- Born: 24 February 1967 (age 59) Bar, Montenegro, SFRY
- Education: University of Belgrade MA & PhD
- Occupation: Historian

= Živko Andrijašević =

Montenegrin historian and writer

Živko M. Andrijašević (born 24 February 1967) is a Montenegrin historian and writer.

He is the author of the standard historical dictionary of Montenegro.

==Biography==
Živko Andrijašević was born on February 24, 1967 in Bar.

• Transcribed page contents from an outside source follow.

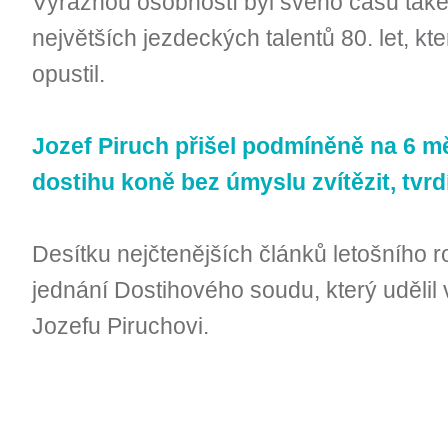
Výraznou osobností byl svého času také
největších jezdeckých talentů 80. let, kt
opustil.
Jozef Piruch přišel podmíněně na 6 měs
dostihu koně bez úmyslu zvítězit, tvr
Desítku nejčtenějších článků letošního 
jednání Dostihového soudu, který udělil
Jozefu Piruchovi.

He graduated in 1991 from the Faculty of Teaching (Philosophy) in Nikšić. He completed a M.A degree from the Faculty of Philosophy, University of Belgrade in 1998 with the thesis "The National Ideology of Nikola I Petrović Njegoš 1860-1878". He completed his PhD there in 2003 with the thesis "State Ideology of Montenegro 1878-1918".

He began his teaching training in 1993 at the University of Nikšić. As an assistant, he held exercises primarily focused on the history of South Slavs in the Middle Ages. He was elected to the position of assistant professor on April 6, 2004. He became Associate Professor in June 2009 and full Professor in 2015.

==Works==
His works include:

- Pokrštavanje Muslimana 1913 godine (co-author with Zoran Stanojević), Published: Podgorica: Almanah, 2003.
- History of Montenegro: From Ancient Times to 2003; Part one Živko M. Andrijašević, part two Šerbo Rastoder. Published: Podgorica: Diaspora center, 2006.
- Istorijski Leksikon Crne Gore (Historical Dictionary of Montenegro)(co-author, co-editor), Published: 2006
  - Istorijski Leksikon Crne Gore: A-Crn ISBN 86-7706-165-7
  - Istorijski Leksikon Crne Gore: ?-?